*** Entries supplied Section Begins ***

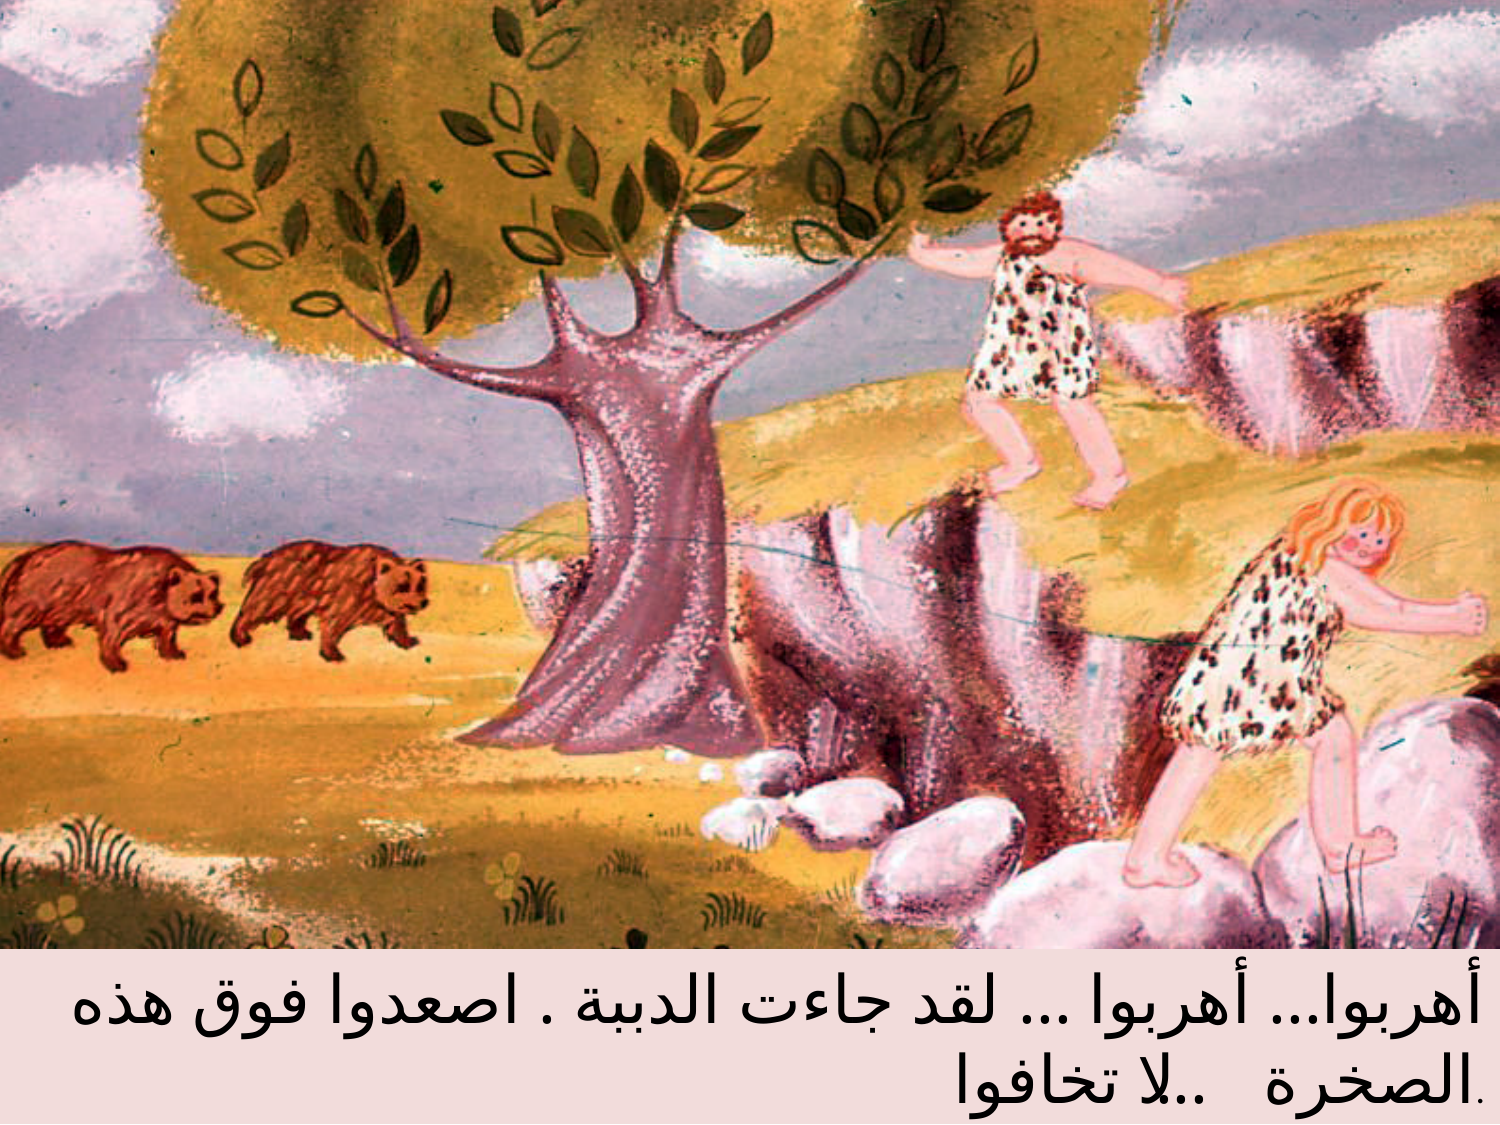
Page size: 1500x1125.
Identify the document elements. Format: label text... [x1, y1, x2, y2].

picture [0, 0, 1500, 950]
text_box أهربوا... أهربوا ... لقد جاءت الدببة . اصعدوا فوق هذه الصخرة ... لا تخافوا. [0, 956, 1500, 1124]
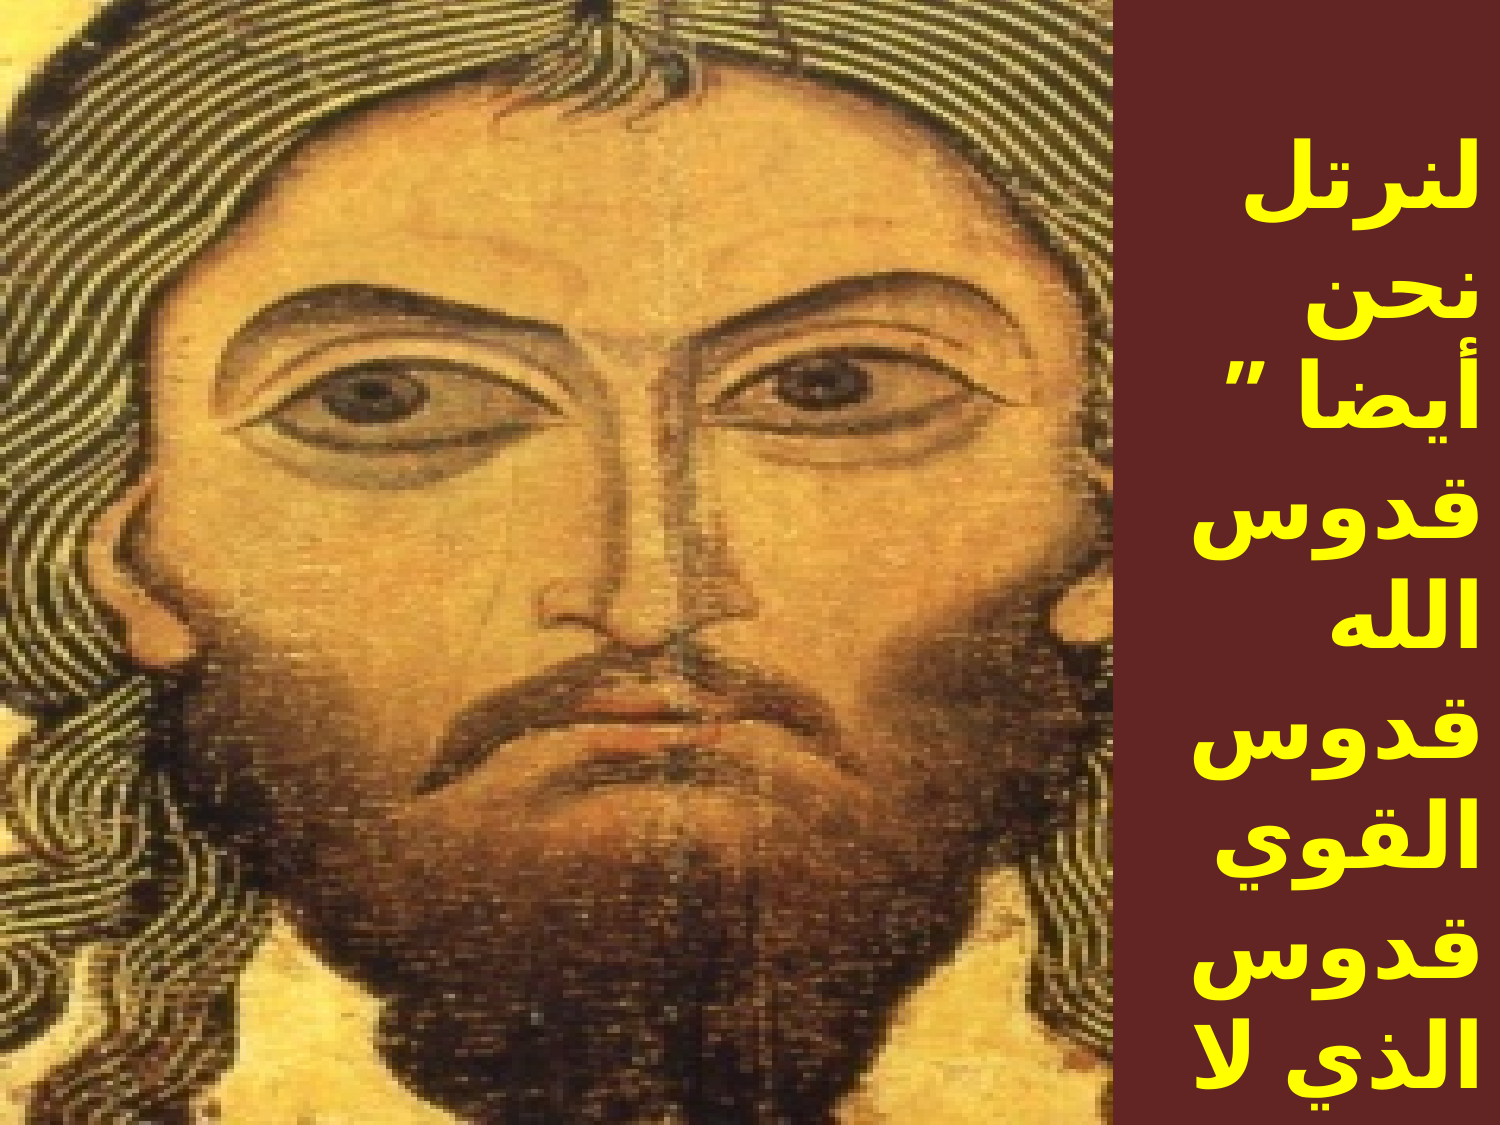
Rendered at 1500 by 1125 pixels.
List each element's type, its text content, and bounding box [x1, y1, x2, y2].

picture [0, 0, 1114, 1125]
text_box لنرتل نحن أيضا ” قدوس الله قدوس القوي قدوس الذي لا يموت أرحمنا [1114, 0, 1500, 1125]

*** Entries supplied Section Ends ***

#### Instructions to follow
Leave out the pictures, and write out all the remaining data above exactly.

#### Solution to this exercise
Page size: 1500x1125.
Identify the document elements. Format: label text... [x1, y1, x2, y2].

picture [0, 0, 1500, 950]
text_box أهربوا... أهربوا ... لقد جاءت الدببة . اصعدوا فوق هذه الصخرة ... لا تخافوا. [0, 956, 1500, 1124]
Rendered at 1500 by 1125 pixels.
List each element's type, its text content, and bounding box [x1, y1, x2, y2].

picture [0, 0, 1114, 1125]
text_box لنرتل نحن أيضا ” قدوس الله قدوس القوي قدوس الذي لا يموت أرحمنا [1114, 0, 1500, 1125]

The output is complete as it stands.